From the first night with our family telescope in December I realized that observing through the living room window wasn’t going to cut it, no matter how much I cleaned the glass. So I ventured outdoors and caught my first glimpse of Jupiter. The rest is history, we had to invest in a larger telescope and it needed to be setup outdoors away from the thermal currents of the house and the optical distortions of window panes. I won’t even mention the thunderous tremors of two children running around on hard wood floors whilst trying to keep an object in view.

Laptop setup and ready to control everything

First telescope (left) toys and second astrophotography telescope (right)
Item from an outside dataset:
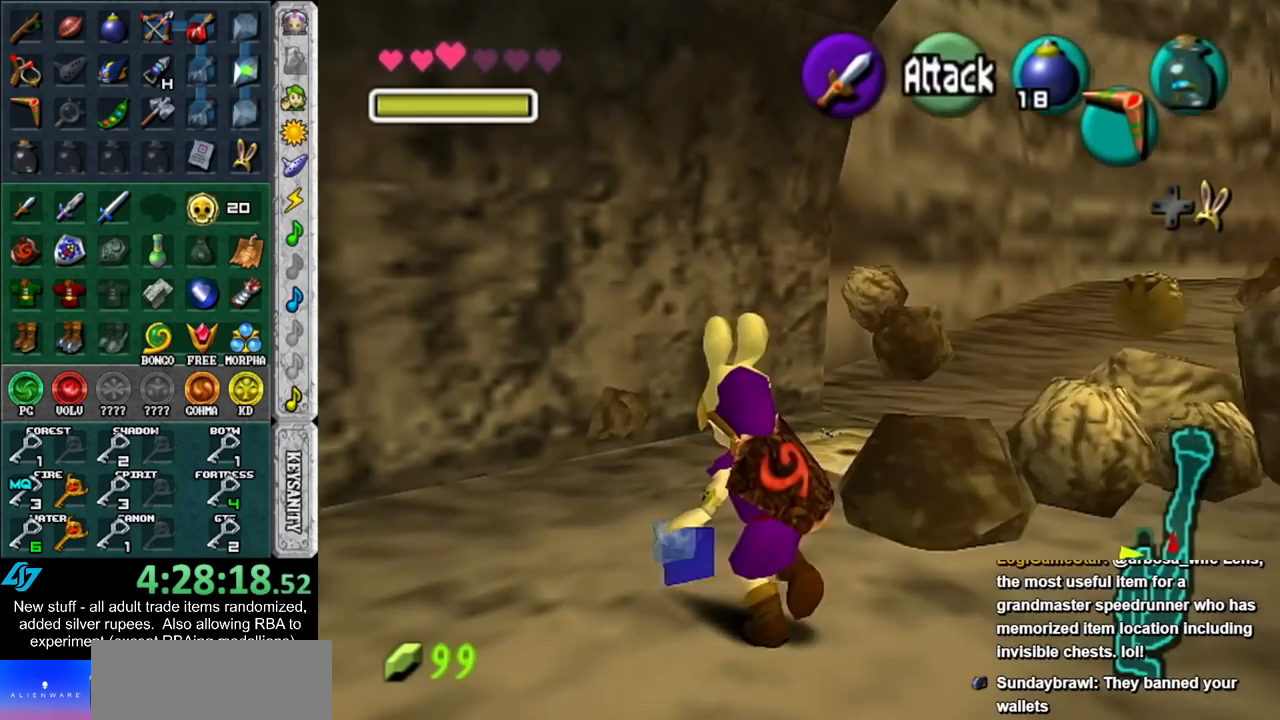
{"buttons": [], "left_stick": "up-right", "right_stick": "center", "events": [[17, "left_stick", "center"], [417, "left_stick", "up-right"]]}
So, I began setting up outside. The next realization I had was that it was really, REALLY, cold outside in New England when you stand still and try to manipulate metal levers and knobs with bare hands. Our larger telescope arrived in late January when comet C/2014 Q2 Lovejoy was visible to the naked eye as a faint bluegreen nebulosity and even more vivid through a telescope. Around this time there were nights with temperatures -7F and 10-30 mph wind gusts. I wanted so badly to look through the telescope and I simply couldn’t bare to be outdoors even bundled up for more than 15 minutes at a time. I also began to experience cold temperature related equipment failures usually due to brittle plastic.

My son standing in the path I cut through one of our snow drifts.

My son standing in the path I cut through one of our snow drifts.

Enter the laptop and camera. It was a no-brainer that a remote controlled mount and camera would allow me to sit comfortably indoors and explore the sky. A laptop with software and cameras to image and guide soon followed. I still had to cart the telescope, weights, tripod, cables, laptop, and all accouterments in and out every night and morning–always dreaming of an observatory.

This Fall I made one big step towards a permanent home for the telescope. I dig a massive hole all the way down to ledge and filled it with ~800lbs of concrete reinforced with steel rebar. The top was poured into a small cutting of sonotube leftover from my club’s pier project to make it nice and round and aesthetically appealing. Into this I sunk long anchorbolts. I made a pier out of the box aluminum post of an old fire alarm call box that happened to have come with my house. I’m clearing trees and eventually the shed that came with my house will be relocated on top of the pier. The roof will be separated from the walls and placed on rollers allowing it to be rolled away exposing the entire sky when viewing/imaging.